BackgroundIt is unclear whether coronary heart disease (CHD) risk factor exposure during early adulthood contributes to CHD risk later in life. Our objective was to analyze whether extent of early adult exposures to systolic and diastolic blood pressure (SBP, DBP) and low-and high-density lipoprotein cholesterol (LDL, HDL) are independent predictors of CHD events later in life.

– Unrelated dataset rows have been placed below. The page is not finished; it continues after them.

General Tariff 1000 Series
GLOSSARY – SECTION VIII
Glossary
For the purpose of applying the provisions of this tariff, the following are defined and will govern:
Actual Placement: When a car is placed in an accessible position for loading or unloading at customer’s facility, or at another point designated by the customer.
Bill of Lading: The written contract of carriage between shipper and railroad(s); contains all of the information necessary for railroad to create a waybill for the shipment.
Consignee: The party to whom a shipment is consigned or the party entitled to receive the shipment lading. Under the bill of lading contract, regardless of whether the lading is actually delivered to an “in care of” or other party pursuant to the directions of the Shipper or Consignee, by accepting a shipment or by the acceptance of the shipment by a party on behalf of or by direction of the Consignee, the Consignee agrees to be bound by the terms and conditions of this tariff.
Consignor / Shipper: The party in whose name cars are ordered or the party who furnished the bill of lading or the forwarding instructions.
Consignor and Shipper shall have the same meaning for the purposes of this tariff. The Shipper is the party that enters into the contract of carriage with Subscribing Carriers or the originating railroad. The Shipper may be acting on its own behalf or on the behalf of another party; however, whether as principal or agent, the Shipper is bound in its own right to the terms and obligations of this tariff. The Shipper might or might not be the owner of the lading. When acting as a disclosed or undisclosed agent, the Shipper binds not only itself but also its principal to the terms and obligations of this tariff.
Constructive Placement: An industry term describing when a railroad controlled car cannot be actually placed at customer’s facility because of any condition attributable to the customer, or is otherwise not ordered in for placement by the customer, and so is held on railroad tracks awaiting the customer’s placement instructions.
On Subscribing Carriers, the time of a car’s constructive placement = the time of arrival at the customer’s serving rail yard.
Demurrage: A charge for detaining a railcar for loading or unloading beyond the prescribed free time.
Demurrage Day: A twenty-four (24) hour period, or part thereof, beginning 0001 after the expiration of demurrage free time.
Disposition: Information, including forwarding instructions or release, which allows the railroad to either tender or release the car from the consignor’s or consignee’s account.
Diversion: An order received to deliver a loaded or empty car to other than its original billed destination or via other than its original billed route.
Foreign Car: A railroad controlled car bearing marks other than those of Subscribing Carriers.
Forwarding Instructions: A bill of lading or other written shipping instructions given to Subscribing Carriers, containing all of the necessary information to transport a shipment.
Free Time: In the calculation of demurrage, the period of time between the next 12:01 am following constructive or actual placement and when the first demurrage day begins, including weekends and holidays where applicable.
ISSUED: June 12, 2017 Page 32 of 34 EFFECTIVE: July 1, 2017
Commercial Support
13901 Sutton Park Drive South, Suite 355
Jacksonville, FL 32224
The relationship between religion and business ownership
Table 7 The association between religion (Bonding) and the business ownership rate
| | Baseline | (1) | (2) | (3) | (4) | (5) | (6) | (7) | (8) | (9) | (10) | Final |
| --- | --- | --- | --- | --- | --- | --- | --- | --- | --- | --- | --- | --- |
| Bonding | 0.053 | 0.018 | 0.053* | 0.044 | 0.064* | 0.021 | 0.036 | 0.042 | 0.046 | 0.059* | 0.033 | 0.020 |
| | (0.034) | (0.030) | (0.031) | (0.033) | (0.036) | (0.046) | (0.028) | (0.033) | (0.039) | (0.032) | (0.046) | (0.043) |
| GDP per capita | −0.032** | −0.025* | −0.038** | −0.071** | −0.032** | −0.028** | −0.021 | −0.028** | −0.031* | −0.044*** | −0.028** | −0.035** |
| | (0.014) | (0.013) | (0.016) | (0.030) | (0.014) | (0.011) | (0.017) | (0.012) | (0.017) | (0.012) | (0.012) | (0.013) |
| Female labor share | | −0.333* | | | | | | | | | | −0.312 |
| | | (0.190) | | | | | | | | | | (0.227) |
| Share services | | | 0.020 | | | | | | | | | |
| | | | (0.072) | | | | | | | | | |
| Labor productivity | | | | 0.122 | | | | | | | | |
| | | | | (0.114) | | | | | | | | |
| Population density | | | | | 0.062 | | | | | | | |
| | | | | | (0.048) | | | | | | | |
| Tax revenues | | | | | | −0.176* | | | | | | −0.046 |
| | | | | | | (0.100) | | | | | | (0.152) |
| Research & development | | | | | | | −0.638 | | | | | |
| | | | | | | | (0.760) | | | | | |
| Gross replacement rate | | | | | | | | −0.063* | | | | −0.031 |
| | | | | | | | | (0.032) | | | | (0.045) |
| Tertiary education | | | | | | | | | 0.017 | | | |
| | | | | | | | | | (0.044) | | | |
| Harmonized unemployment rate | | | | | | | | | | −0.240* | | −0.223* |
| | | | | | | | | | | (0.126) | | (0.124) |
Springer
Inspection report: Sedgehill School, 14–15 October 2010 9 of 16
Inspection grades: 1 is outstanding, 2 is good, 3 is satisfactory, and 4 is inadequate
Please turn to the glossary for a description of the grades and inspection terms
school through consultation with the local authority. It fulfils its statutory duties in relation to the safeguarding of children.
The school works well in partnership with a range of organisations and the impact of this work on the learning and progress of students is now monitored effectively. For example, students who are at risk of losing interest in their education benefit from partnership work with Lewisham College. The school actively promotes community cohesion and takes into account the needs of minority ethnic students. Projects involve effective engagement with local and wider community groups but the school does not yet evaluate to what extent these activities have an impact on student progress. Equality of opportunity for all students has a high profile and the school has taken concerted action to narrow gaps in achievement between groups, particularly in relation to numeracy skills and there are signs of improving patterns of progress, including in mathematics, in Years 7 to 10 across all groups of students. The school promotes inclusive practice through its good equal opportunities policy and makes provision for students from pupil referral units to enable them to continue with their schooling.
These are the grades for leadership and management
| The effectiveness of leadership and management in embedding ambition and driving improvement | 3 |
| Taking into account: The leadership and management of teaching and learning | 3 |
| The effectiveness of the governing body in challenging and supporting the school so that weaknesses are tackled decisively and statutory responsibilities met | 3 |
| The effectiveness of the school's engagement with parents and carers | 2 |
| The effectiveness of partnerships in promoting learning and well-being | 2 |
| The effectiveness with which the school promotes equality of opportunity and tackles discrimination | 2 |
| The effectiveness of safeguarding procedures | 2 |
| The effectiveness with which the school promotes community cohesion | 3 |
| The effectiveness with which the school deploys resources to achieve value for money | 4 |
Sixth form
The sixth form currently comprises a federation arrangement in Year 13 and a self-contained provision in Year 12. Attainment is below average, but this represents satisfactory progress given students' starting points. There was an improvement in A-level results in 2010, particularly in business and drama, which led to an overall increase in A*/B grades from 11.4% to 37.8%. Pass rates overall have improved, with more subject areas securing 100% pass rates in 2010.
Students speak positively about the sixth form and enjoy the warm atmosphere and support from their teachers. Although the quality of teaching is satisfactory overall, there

Methods and findingsWe used all available measurements of SBP, DBP, LDL, and HDL collected over 40 years in the Framingham Offspring Study to estimate risk factor trajectories, starting at age 20 years, for all participants. Average early adult (age 20-39) exposure to each risk factor was then estimated, and used to predict CHD events (myocardial infarction or CHD death) after age 40, with adjustment for risk factor exposures later in life (age 40+). 4860 participants contributed an average of 6.3 risk factor measurements from in-person examinations and 24.5 years of follow-up after age 40, and 510 had a first CHD event. Early adult exposures to high SBP, DBP, LDL or low HDL were associated with 8- to 30-fold increases in later life CHD event rates, but were also strongly correlated with risk factor levels later in life. After adjustment for later life levels and other risk factors, early adult DBP and LDL remained strongly associated with later life risk. Compared with DBP≤70 mmHg, adjusted hazard ratios (HRs) were 2.1 (95% confidence interval: 0.8-5.7) for DBP = 71-80, 2.6 (0.9-7.2) for DBP = 81-90, and 3.6 (1.2-11) for DBP>90 (p-trend = 0.019). Compared with LDL≤100 mg/dl, adjusted HRs were 1.5 (0.9-2.6) for LDL = 101-130, 2.2 (1.2-4.0) for LDL = 131-160, and 2.4 (1.2-4.7) for LDL>160 (p-trend = 0.009). While current levels of SBP and HDL were also associated with CHD events, we did not detect an independent association with early adult exposure to either of these risk factors.
ConclusionsUsing a mixed modeling approach to estimation of young adult exposures with trajectory analysis, we detected independent associations between estimated early adult exposures to non-optimal DBP and LDL and CHD events later in life.